Praktik pengiriman timah yang diduga tanpa izin marak terjadi di Provinsi Kepulauan Bangka Belitung kembali menjadi perhatian publik.
Aktivitas terlarang ini diduga melibatkan jaringan kuat, termasuk indikasi keterlibatan oknum berseragam tertentu yang memberikan perlindungan.
Meski sejumlah penangkapan dan proses hukum sudah sering dilakukan, banyak kasus berujung tanpa kejelasan dan yang menjadi tumbal justru sopir dan kernet truk pengangkut saja.
Kondisi ini memunculkan pertanyaan besar, mengapa praktik pengiriman timah masih terus berlangsung? Siapa sebenarnya aktor-aktor besar di balik layar?
Informasi yang diterima penulis, pengiriman timah yang diduga ilegal tak hanya terjadi di satu kabupaten saja, melainkan tersebar di berbagai wilayah di Bangka Belitung.
Di Pulau Belitung misalnya, penangkapan truk bermuatan timah telah berulang kali terjadi, namun upaya pengungkapan terhadap pemilik barang kerap berhenti di tengah jalan.
Kasus terbaru terjadi pada 26 Mei 2025, ketika 9 unit truk yang diduga membawa timah ilegal menyeberang dari Belitung ke Bangka.
Truk-truk itu tiba di Kawasan Industri Jelitik Kecamatan Sungailiat, Kabupaten Bangka pada malam hari.
Menurut informasi yang beredar, 7 dari 9 truk tersebut disebut mengangkut timah milik seorang pengusaha berinisial AH, yang dikenal berasal dari Kabupaten Bangka Barat.
Namun hingga kini belum ada pernyataan resmi dari pihak berwenang terkait kepemilikan truk pengangkut maupun asal-usul muatan timah tersebut.

__________________________________________________

Ketentuan tugas =>
Salin tanpa perubahan sebagian teks tentang pengiriman timah di Bangka Belitung. Mulailah dari bagian yang memuat kata-kata "Meski sejumlah penangkapan" dan berhentilah setelah kata-kata "di tengah jalan.".

[Entri data tersimpan]
__________________________________________________

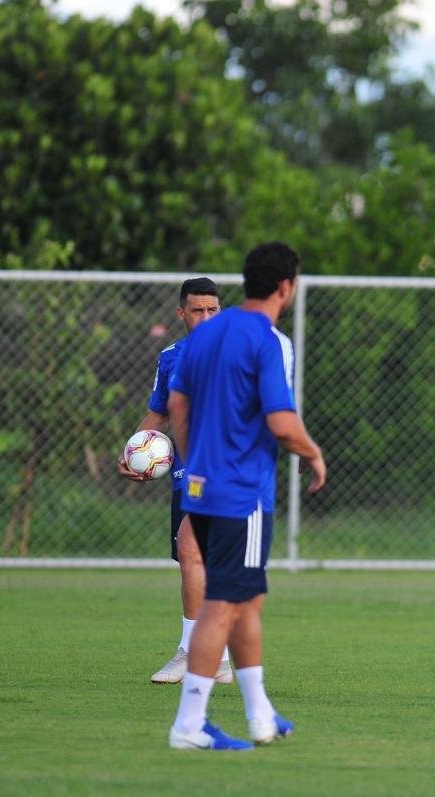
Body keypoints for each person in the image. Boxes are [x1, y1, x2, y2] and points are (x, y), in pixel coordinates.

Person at [166, 241, 327, 750]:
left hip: (202, 489)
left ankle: (260, 714)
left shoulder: (207, 334)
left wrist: (197, 463)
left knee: (246, 599)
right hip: (242, 494)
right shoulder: (267, 340)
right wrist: (313, 453)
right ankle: (189, 724)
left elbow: (177, 400)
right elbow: (281, 422)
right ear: (287, 287)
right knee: (224, 603)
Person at [117, 277, 234, 685]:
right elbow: (158, 415)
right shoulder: (171, 357)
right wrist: (134, 449)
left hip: (221, 468)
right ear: (181, 314)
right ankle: (215, 660)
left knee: (191, 550)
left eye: (212, 310)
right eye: (197, 310)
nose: (205, 318)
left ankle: (193, 653)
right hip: (186, 474)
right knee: (194, 559)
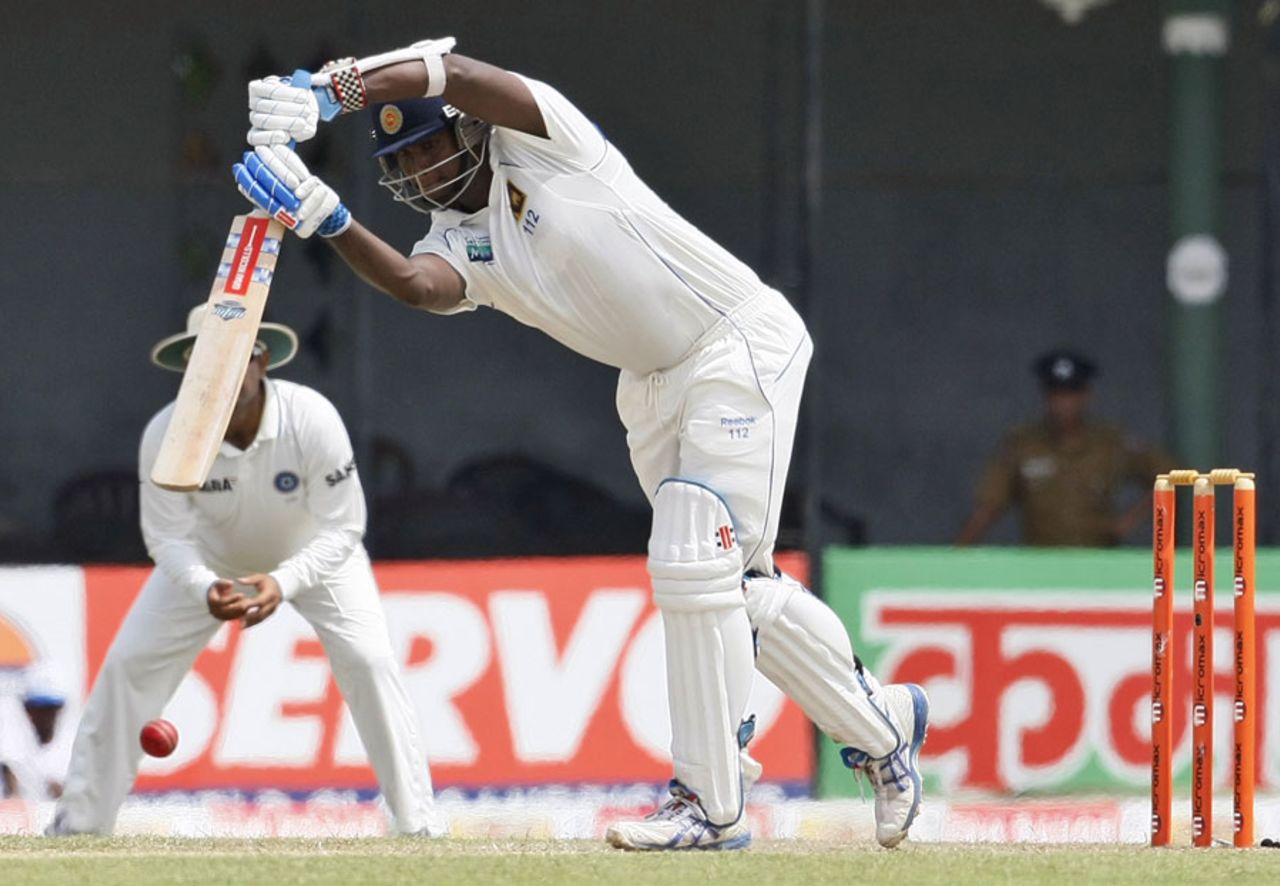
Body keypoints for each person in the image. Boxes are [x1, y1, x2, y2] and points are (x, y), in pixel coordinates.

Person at [232, 41, 928, 852]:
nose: (421, 169)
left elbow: (452, 72)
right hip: (651, 384)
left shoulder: (549, 140)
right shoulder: (457, 241)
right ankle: (884, 729)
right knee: (731, 587)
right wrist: (331, 220)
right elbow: (418, 286)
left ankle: (711, 803)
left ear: (470, 133)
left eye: (428, 146)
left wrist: (331, 89)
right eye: (403, 161)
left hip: (736, 342)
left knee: (694, 549)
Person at [47, 306, 442, 837]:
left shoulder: (310, 417)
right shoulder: (168, 432)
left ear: (260, 360)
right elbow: (167, 537)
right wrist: (205, 586)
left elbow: (345, 527)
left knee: (370, 662)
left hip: (317, 560)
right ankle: (79, 828)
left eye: (234, 357)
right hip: (208, 565)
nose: (221, 376)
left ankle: (418, 827)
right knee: (128, 666)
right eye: (205, 362)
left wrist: (285, 581)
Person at [956, 348, 1178, 546]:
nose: (1064, 403)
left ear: (1085, 396)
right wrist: (954, 556)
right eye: (1057, 394)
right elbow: (988, 506)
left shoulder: (1111, 442)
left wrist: (1129, 520)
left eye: (1071, 394)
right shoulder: (1023, 444)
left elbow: (1170, 474)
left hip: (1100, 557)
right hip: (1042, 559)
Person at [1, 663, 72, 800]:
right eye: (39, 708)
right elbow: (10, 779)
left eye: (52, 708)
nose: (46, 716)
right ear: (27, 708)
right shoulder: (13, 738)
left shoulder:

__________________________________________________

Jawaban di bawah =>
Meski sejumlah penangkapan dan proses hukum sudah sering dilakukan, banyak kasus berujung tanpa kejelasan dan yang menjadi tumbal justru sopir dan kernet truk pengangkut saja.
Kondisi ini memunculkan pertanyaan besar, mengapa praktik pengiriman timah masih terus berlangsung? Siapa sebenarnya aktor-aktor besar di balik layar?
Informasi yang diterima penulis, pengiriman timah yang diduga ilegal tak hanya terjadi di satu kabupaten saja, melainkan tersebar di berbagai wilayah di Bangka Belitung.
Di Pulau Belitung misalnya, penangkapan truk bermuatan timah telah berulang kali terjadi, namun upaya pengungkapan terhadap pemilik barang kerap berhenti di tengah jalan.